El camino de los Spurs
Los Spurs, con un promedio de edad de 25.06 años, dieron la sorpresa al eliminar a los vigentes campeones, Oklahoma City Thunder, en el séptimo partido de las finales del Oeste. Fue una remontada épica tras estar 2-3 abajo en la serie. Para San Antonio, estas son sus primeras Finales en doce años.
Wembanyama fue elegido MVP de las finales del Oeste y guió a un equipo joven pero talentoso, con figuras como Dylan Harper, Stephon Castle, De'Aaron Fox y el pívot Luke Kornet. "Es la oportunidad de una vida, no sabes si va a volver. Es un sueño hecho realidad", declaró Wembanyama tras el partido decisivo.

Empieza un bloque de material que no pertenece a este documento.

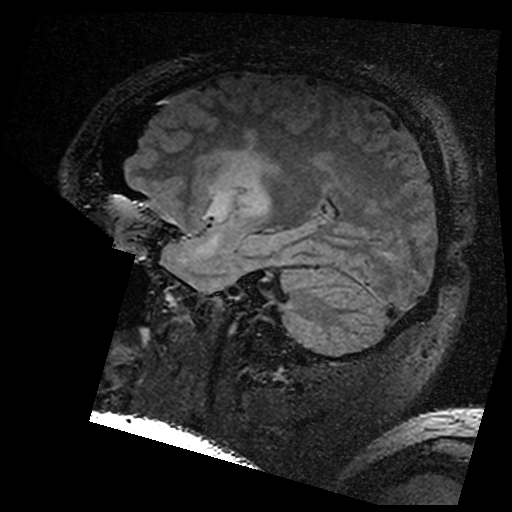
Brain MRI from a brain-tumour surgery series, one sagittal slice; T2 FLAIR; 512 × 512 image matrix, field of view 250 × 250 mm. Case-level facts recorded for this patient, not image findings: histopathology: Astrocytoma; WHO grade: 3; IDH mutation: yes; tumour location: Left Insular.
Outlined on this slice (outlined manually by an expert reader):
- residual tumour: bounding box <202,146,280,201> (left, top, right, bottom; pixels)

La resurrección de los Knicks
Los Knicks llegan a las Finales por primera vez desde 1999, cuando cayeron precisamente ante los Spurs. En esta postemporada, barrieron 4-0 a Cleveland Cavaliers en las finales del Este, tras eliminar a Atlanta Hawks (4-2), Philadelphia 76ers y Cavaliers con autoridad.

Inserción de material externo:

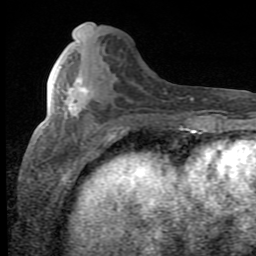
Breast MRI (dynamic contrast-enhanced), one axial slice; position 28 of 80 along the scan axis; cropped to one breast; dynamic contrast-enhanced series, time point 2 of 8 at this slice position (early post-contrast); 1.5 T; TE 2.7 ms, TR 7.9 ms; 256 × 256 image matrix, field of view 145 × 145 mm. Female patient.
Structures marked on this image (semi-automatically segmented with operator editing):
- enhancing-tissue mask used for the functional tumour volume (all voxels passing the contrast-enhancement thresholds inside the analysis volume; usually the tumour): box from (x=66, y=78) to (x=89, y=117) px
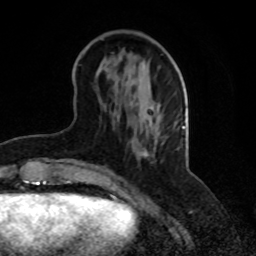
Breast MRI, one axial slice; position 31 of 70 along the scan axis; cropped to one breast; dynamic contrast-enhanced series, time point 2 of 8 at this slice position (early post-contrast); 1.5 T; TE 4.2 ms, TR 7 ms; 2.3 mm slice thickness; 256 × 256 image matrix, field of view 165 × 165 mm. Female patient.
Annotated regions visible in this slice (semi-automatically segmented with operator editing):
- enhancing-tissue mask used for the functional tumour volume (all voxels passing the contrast-enhancement thresholds inside the analysis volume; usually the tumour): bounding box [x1, y1, x2, y2] px = [143, 143, 164, 157]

Jalen Brunson fue nombrado MVP de las finales del Este y lidera a unos Knicks muy completos, con presencia latina a través de Karl Anthony Towns y José Alvarado. El técnico Mike Brown, quien reemplazó a Tom Thibodeau, ha llevado a la franquicia a la euforia en el Madison Square Garden, con llenos absolutos y estrellas en la cancha. Dos asientos a pie de pista para ver las finales del Este llegaron a costar más de 50,000 dólares.
Formato y sedes
La serie, al mejor de siete partidos, comenzará en el Frost Bank Center de San Antonio para los dos primeros encuentros. Luego, la acción se trasladará al Madison Square Garden de Nueva York para el tercer y cuarto partidos.
Los Spurs llegan como la gran sorpresa, con 62 victorias en temporada regular y una fortaleza grupal destacada. "Todo el trabajo que haces es por este tipo de emociones. Quiero ganar, es como si mi vida dependiera de eso", insistió Wembanyama.